%%

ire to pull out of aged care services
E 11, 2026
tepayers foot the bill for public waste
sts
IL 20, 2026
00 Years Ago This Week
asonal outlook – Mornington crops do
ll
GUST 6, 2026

%%

§ **What you are asked to do**
In full and without error, transcribe each of the entries.

§ **Response to the task**
ire to pull out of aged care services
E 11, 2026
tepayers foot the bill for public waste
sts
IL 20, 2026
00 Years Ago This Week
asonal outlook – Mornington crops do
ll
GUST 6, 2026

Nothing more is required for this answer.